Building an app to help me decide what movie to watch next

The problem

I have a very large movie collection and most of the time I find it is very difficult to find a movie a watch, mainly because of the sheer size of my collection. This is a common problem in today’s society. Netflix tried to solve this problem by recommending movies you have not seen based on your taste. My approach is different. I decided to take a data-driven approach to this problem. Instead of writing an algorithm that suggests a movie to you, I decided to visually graph my movie library and discover movies I want to watch.

Solution

I decided to use D3.js (a data-driven library) to help me visualize my movie collection.

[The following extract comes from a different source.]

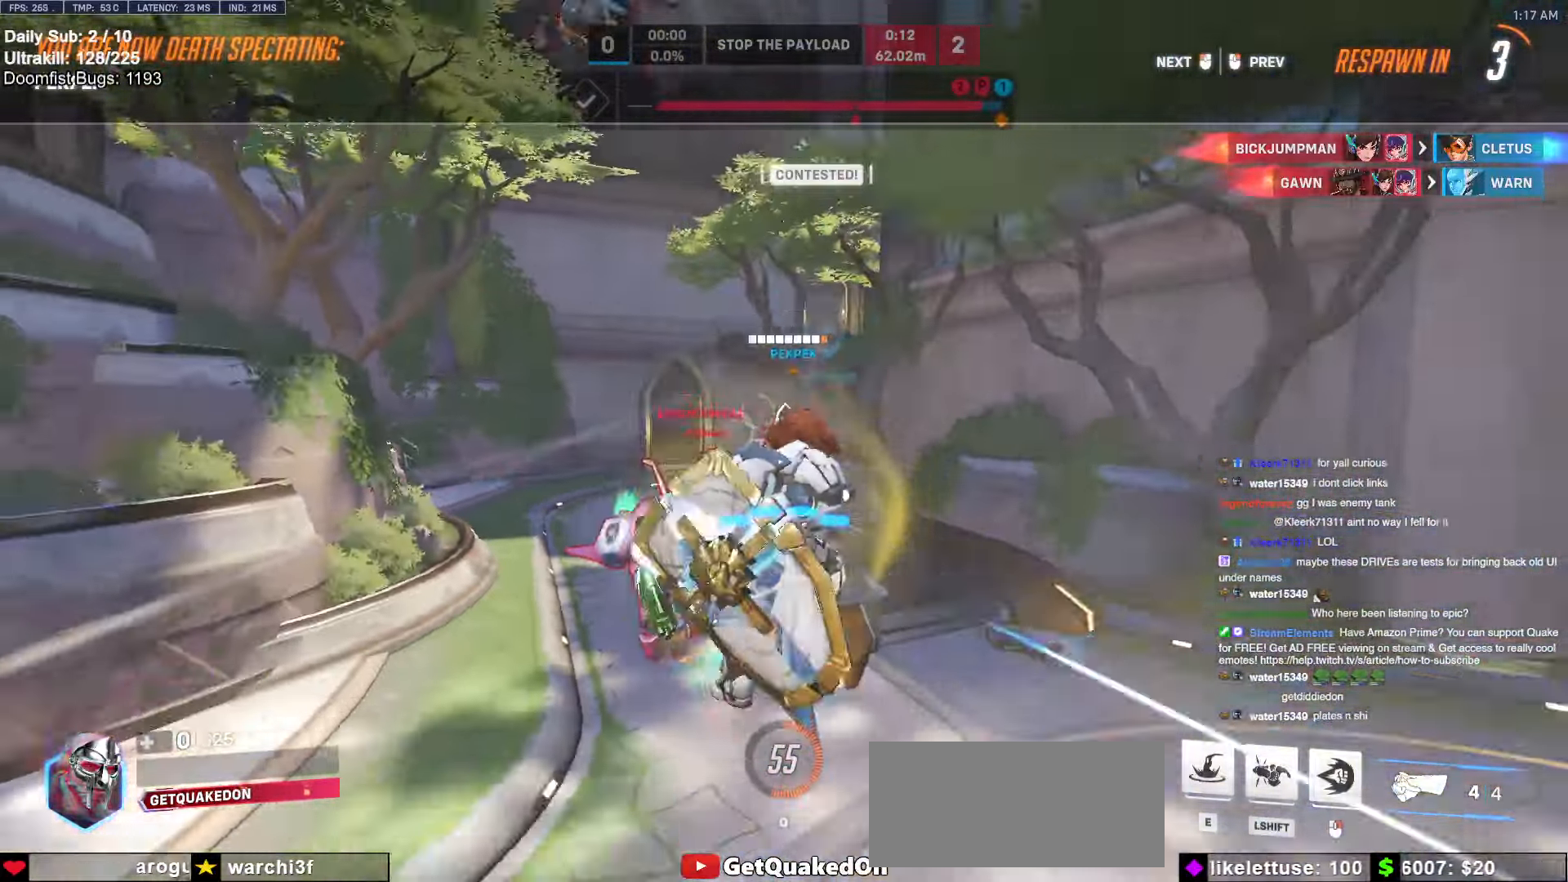
{"keys": ["w"], "mouse": [], "events": []}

I decided on choosing two key features, runtime(X-axis) and IMBD Rating(Y-axis), for each movie

Graph

Since time is a strong factor for movie selection as well as quality, I would be able to identify quickly the best movie to fit my time criteria.

Implementation

For my application to work I need to query a database that has existing movies. For this application, I used OMDB API, which I query from my application and save the results on my own API client.

Solution Architecture

My API client provides three endpoints:

(GET): /api/films/
(POST): /api/films/
(DELETE): /api/films/:id

And saves the data in a non-relationship database, in this case, MongoDB.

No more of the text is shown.